Does a bisect in version control benefit from using a rebaseif workflow?

166 views Asked by At

The rebaseif mercurial extension automates the process, when pulling, of doing a rebase only if the merge can be done automatically with no conflicts.  (If there are conflicts to resolve manually, it does not rebase, leaving you ready to do a manual merge of the two branches.)  This simplifies and linearizes the history when developers are working in different parts of the code, although any rebase does throw away some information about the state of the world when a developer was doing work. I tend to agree with arguments like this and this that in the general case, rebasing is not a good idea, but I find the rebase-if philosophy appealing for the non-conflict case. I’m on the fence about it, even though I understand that there are still risks of logic errors when changes happen in different parts of the code (and the author of rebaseif extension has come to feel it’s a bad idea..)

I recently went through a complicated and painful bisect, and I think that having a large number of merges of short branches in our repository was the main reason the bisect did not live up to its implied O(lg n) promise.  I found myself needing to run "bisect --extend" many times, to stretch the range beyond the merge, going by a couple of changesets at a time, essentially making bisect O(n).  I also found it very complicated to keep track of how the bisect was going and to understand what information I'd gained so far, because I couldn't follow the branching when looking at graphs of the repository.

Are there better ways to use bisect (and to look at and understand the revision history) or am I right that the process would have been smoother if we had used rebaseif more in development.
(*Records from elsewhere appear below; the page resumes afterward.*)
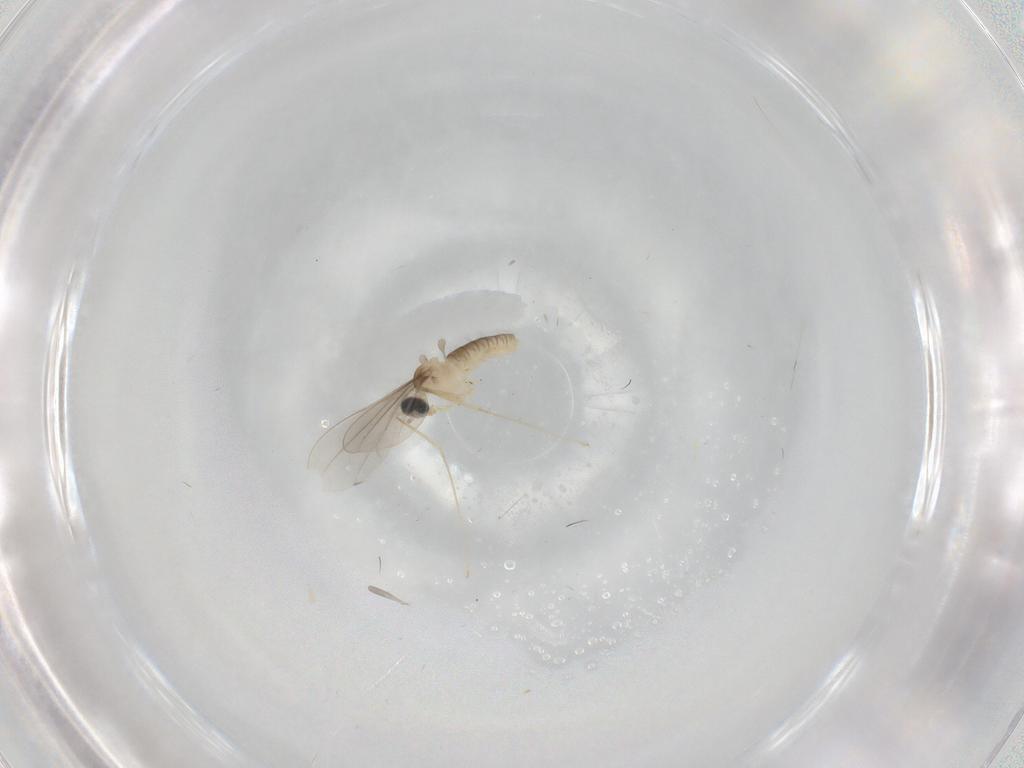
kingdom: Animalia
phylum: Arthropoda
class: Insecta
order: Diptera
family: Cecidomyiidae
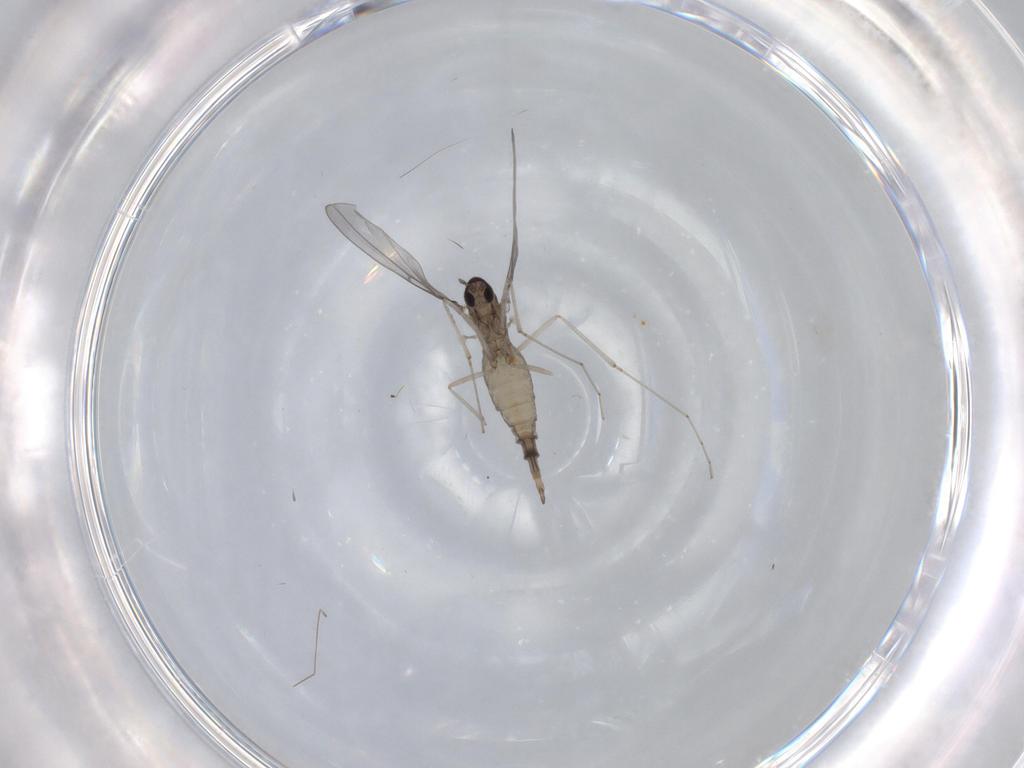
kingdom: Animalia
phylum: Arthropoda
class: Insecta
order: Diptera
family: Cecidomyiidae
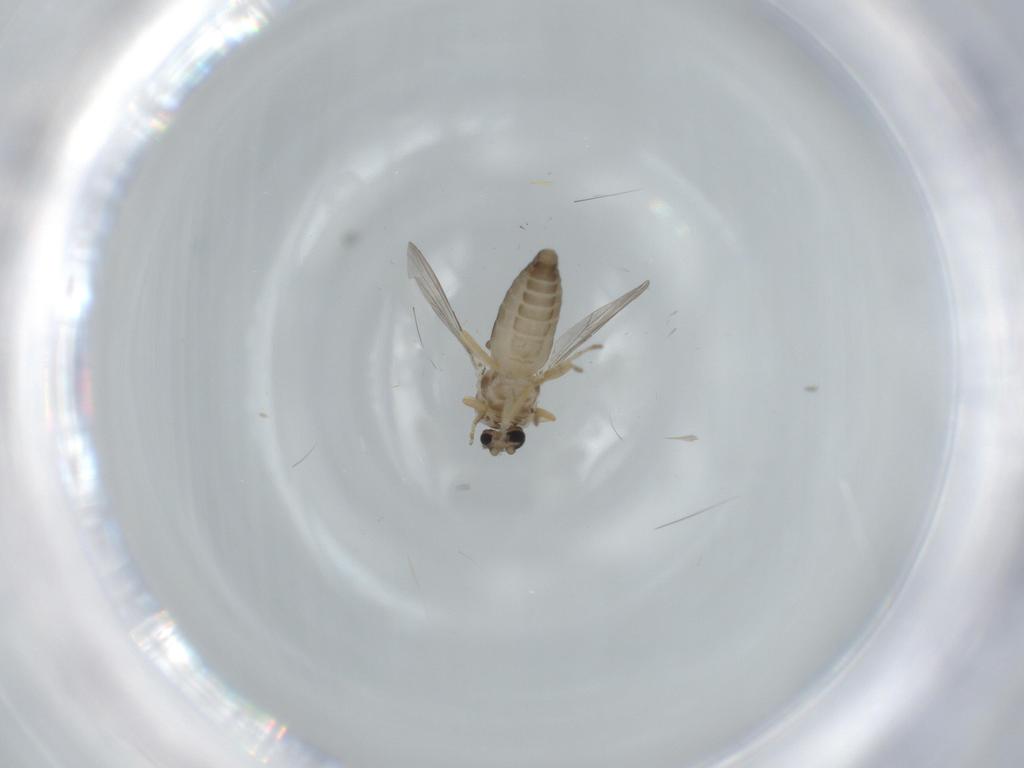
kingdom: Animalia
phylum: Arthropoda
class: Insecta
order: Diptera
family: Ceratopogonidae
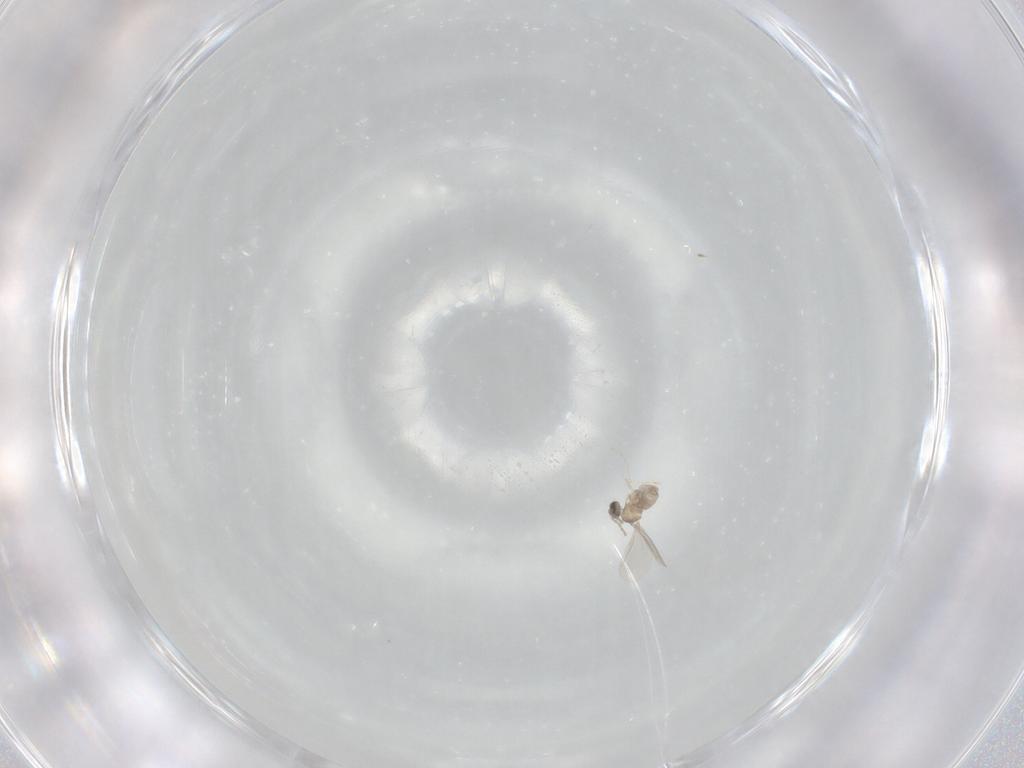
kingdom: Animalia
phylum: Arthropoda
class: Insecta
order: Diptera
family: Cecidomyiidae
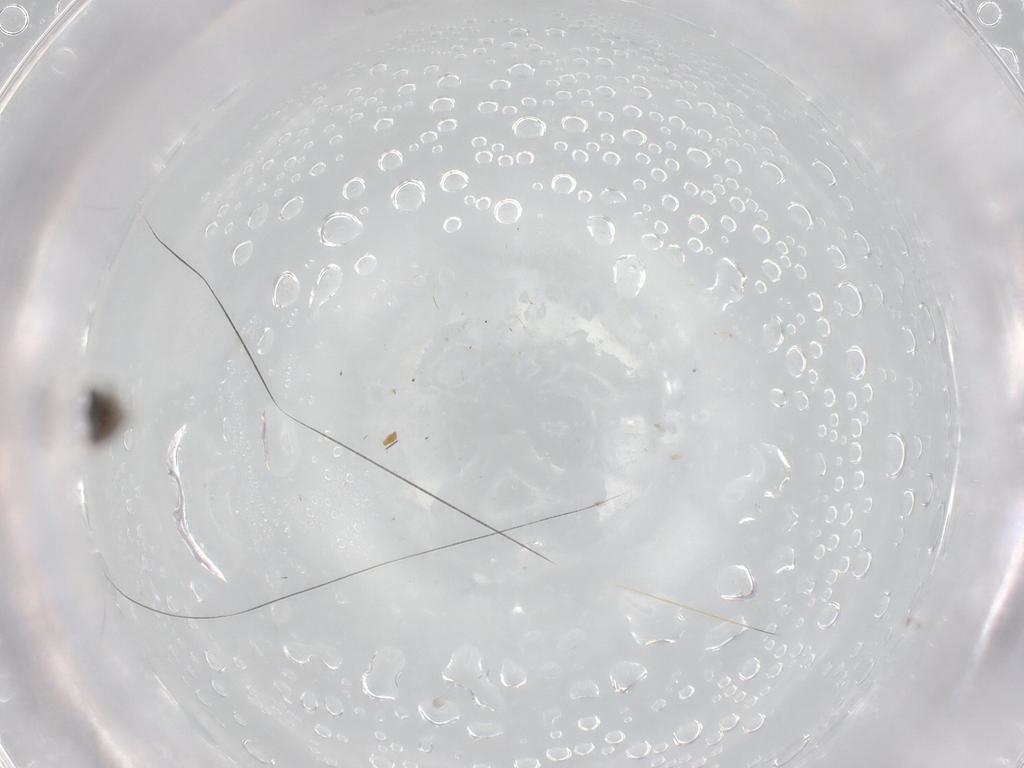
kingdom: Animalia
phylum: Arthropoda
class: Insecta
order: Diptera
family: Psychodidae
Alternately, can you help me understand more concretely what may go wrong using rebase in the non-conflict case: is it likely enough to cause problems that it should be avoided?

I’m tagging this more generally (not just mercurial) since I think rebaseif matches a more typical git workflow: git users may have seen the gotchas.

2

There are 2 answers

1
Oben Sonne On BEST ANSWER

I think the answer is simple: you have to devide between hard bisects or risky rebasing.

Or, something in between: only rebase if it is very unlikely that the rebase silently breaks things. If a rebase involves only a few changesets which additionally are semantically distant to the changes they are rebased on, it's usually safe to rebase.

Here's an example, where a conflict-free merge breaks things:

Suppose two branches start from a file with this content:

def foo(a):
    # do
    # something
    # with a (an integer)

...

foo(4)

In branch A, this is changed to:

def foo(a):
    # now this function is 10 times faster, but only work with positive integers
    assert a > 0
    # do
    # something with
    # with a

...

foo(4)

In branch B, it is changed to:

def foo(a):
    # do
    # something
    # with a (an integer)

...

foo(4)

...

foo(-1) # now we have a use case where we need to call foo with -1

Semantically, both edits conflict with each other. However, Mercurial happily merges them without conflicts (in both cases, when rebasing or when doing a regular merge):

def foo(a):
    # now this function is 10 times faster, but only work with positive integers
    assert a > 0
    # do
    # something with
    # with a

...

foo(4)

...

foo(-1) # now we have a use case where we need to call foo with -1

The advantage of a merge is that a it allows to understand what went wrong at some later point, so you can fix things accordingly. A rebase might throw away information you need to understand bugs caused by automatic merges.

1
tc. On

The main argument against git rebase seems to be a philosophical one around "losing history", but if I really cared about that I'd make the final build step a checkin (or the first build step to track all the failed builds too!).

I'm not particularly familiar with Mercurial or bisecting (except that it's a bit like git), but in my month-and-a-bit with git I exclusively stuck to rebase. I also use git rebase -i --autosquash and git add -p a lot.

IME, there's also not that much difference between a rebase and a merge when it comes to fixing conflicts — the answer you linked to suggests "rebaseif" is bad because the "if" conditions on whether the merge proceeded without conflict, whereas it should be conditioned on whether the codebase builds and tests pass.

Perhaps my thinking is skewed by an inherent weakness in git's design (it doesn't explicitly keep track of the history of a branch, i.e. the subset of commits that it's actually pointed to), or perhaps it's just how I work (check that the diff is sane and that it builds, although admittedly after a rebase I don't check that intermediate commits build).

(Aside: For personal projects I often would like to keep track of each build output and corresponding source snapshot, but I've yet to find anything which is good at doing so.)